Chronique

Magma

Köhntarkösz

Christian Vander (dms, voc, p, perc), Jannick Top (elb, vlc, voc, p), Klaus Blasquiz (voc, perc), Gérard Bikialo (p, org), Michel Graillier (p, kb), Stella Vander (voc), Brian Godding (elg).

Label / Distribution : Seventh Records

Paru en 1974, Köhntarkösz est sans doute l’album studio majeur de Magma, à l’époque où la relation quasi télépathique entre Christian Vander et Jannick Top tutoyait les sommets. Ce que nous avions expliqué ici-même en racontant l’histoire de cet enregistrement d’une façon personnelle. Détaché des influences majeures que constituaient Carl Orff et Igor Stravinsky au temps de Mëkanïk Destruktïw Kommandöh [1], le groupe propulsait sa musique vers de hautes sphères et définissait alors un langage unique autant qu’extatique (nous ne parlons pas ici du kobaïen) dont la tension était telle que la dislocation du binôme, peu de temps après, constitua une demi-surprise. La tentative de dépassement que fut, en 1976, l’expérience sans lendemain Vandertop, aboutit au même résultat.
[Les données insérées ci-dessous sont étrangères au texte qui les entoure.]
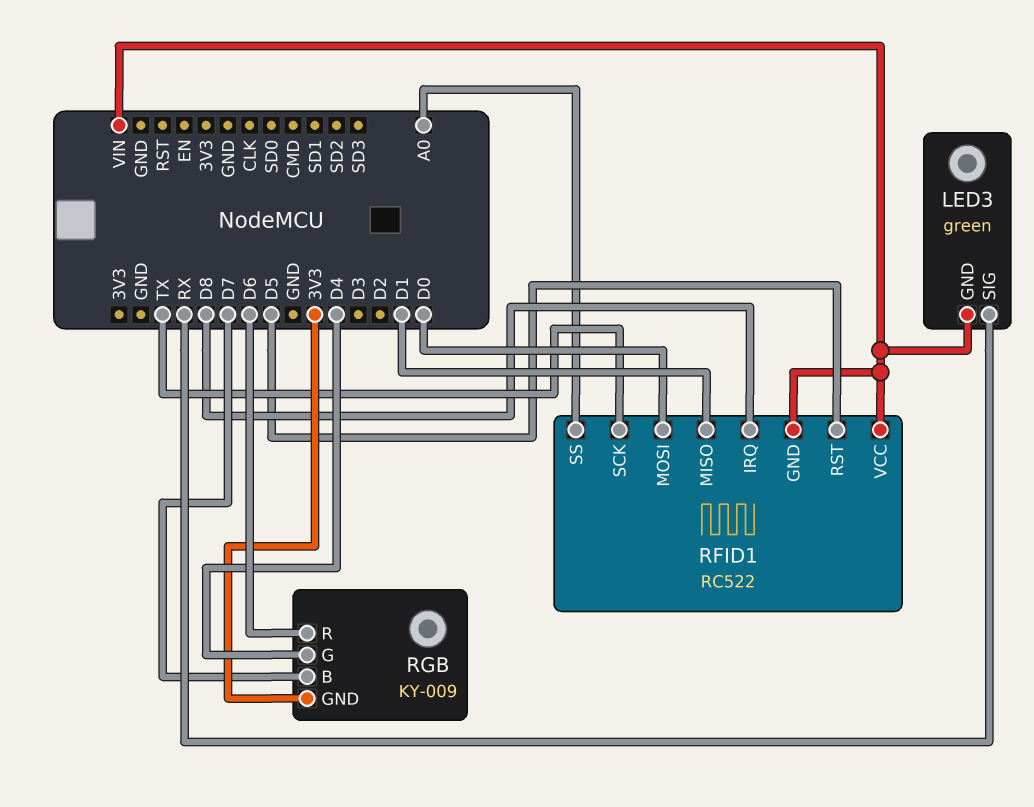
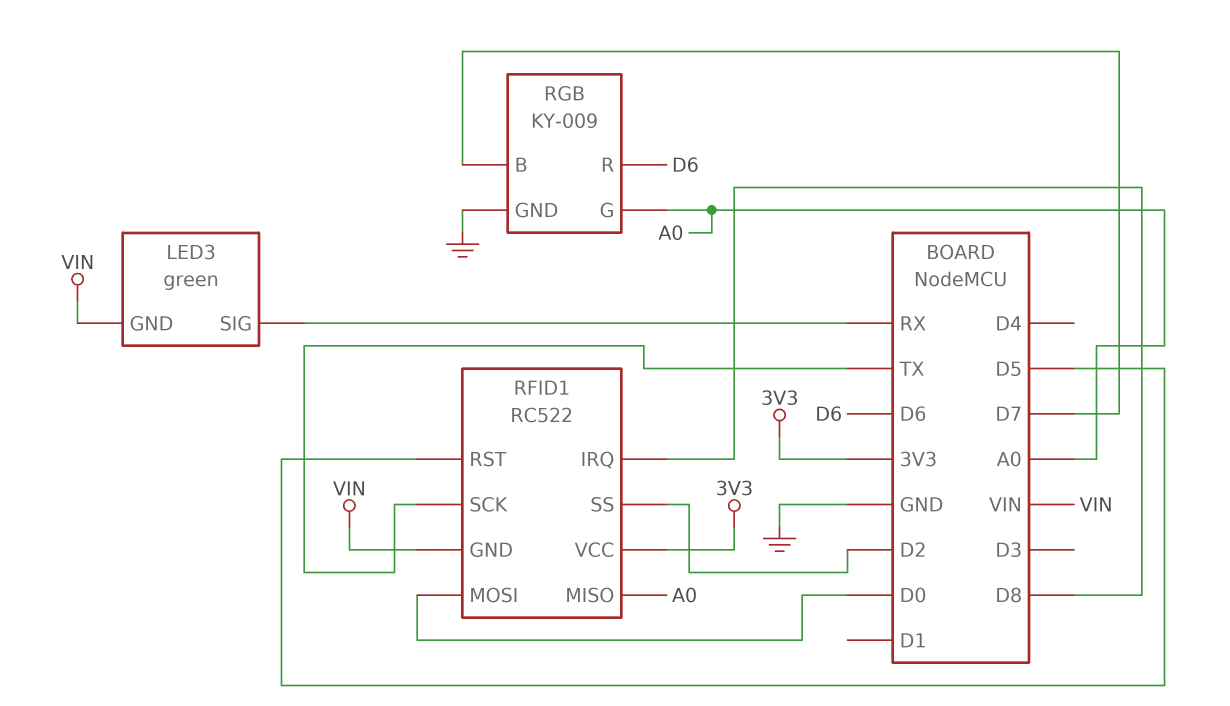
RFID1 pin MISO: D1 -> A0
RFID1 pin SS: A0 -> D2
RFID1 pin VCC: VIN -> 3V3
RGB pin G: D4 -> A0
RGB pin GND: 3V3 -> GND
Ce disque a fait l’objet de différentes rééditions : en CD d’abord, à la fin des années 90 puis, quelques années plus tard, au sein d’un coffret regroupant tous les enregistrements studio de Magma. L’année dernière, une version remasterisée en vinyle avait vu le jour, pour la joie des adeptes de ce format revenu au goût du jour. On n’oubliera pas non plus plusieurs versions en public, au premier rang desquelles celle de l’album Magma Live en 1975, qui avait permis de découvrir un jeune violoniste de dix-neuf ans du nom de Didier Lockwood.

Alors pourquoi évoquer cette nouvelle réédition ? Non pour l’original lui-même, bien connu des adeptes et toujours aussi fascinant, mais pour la présence d’un bonus Live in Beijing qui, disons-le, suscite l’émotion en ce qu’il s’apparente à une forme de testament. En ce printemps 2015, dans une formation très différente de celle des années 70 [2], Magma effectue une courte tournée en Chine [3]. Le 30 mai, les Kobaïens sont sur la scène du Yugong Yishan Live Music Club de Pékin. Au répertoire de cette soirée, les 32 minutes de « Köhntarkösz », illuminées par un solo foudroyant et totalement habité du guitariste James Mac Gaw, qui aurait dit au groupe : « C’est le meilleur chorus que j’aie fait sur ce morceau ». Il est vrai que l’homme était coutumier de ces faits d’armes, lui qui avait formé avec une poignée de magmaïens le groupe One Shot afin de déployer les fastes d’un jazz rock prospectif héritier du Lifetime de Tony Williams aussi bien que de King Crimson. Ce moment si intense est donc un autre sommet, dont le guitariste ne reviendra pas. James Mac Gaw devra s’éloigner de Magma peu de temps après, pour lutter contre une maladie qui l’emportera six ans plus tard.

Publié en hommage au guitariste disparu, ce Köhntarkösz revêt par conséquent un caractère doublement essentiel.

par Denis Desassis // Publié le 9 juillet 2023

[1Qui fêtera cette année son demi-siècle avec la parution d’un coffret spécial.

[2Stella Vander (voc, perc), Isabelle Feuillebois (voc), Hervé Aknin (voc), Benoît Alziary (vb), James Mac Gaw (elg), Jérémie Ternoy (Fender Rhodes), Philippe Bussonnet (elb), Christian Vander (dms).

[3La première pour le groupe, qui fera l’objet d’un film documentaire signé Coralie Van Rietschoten, Nihao Hamtaï.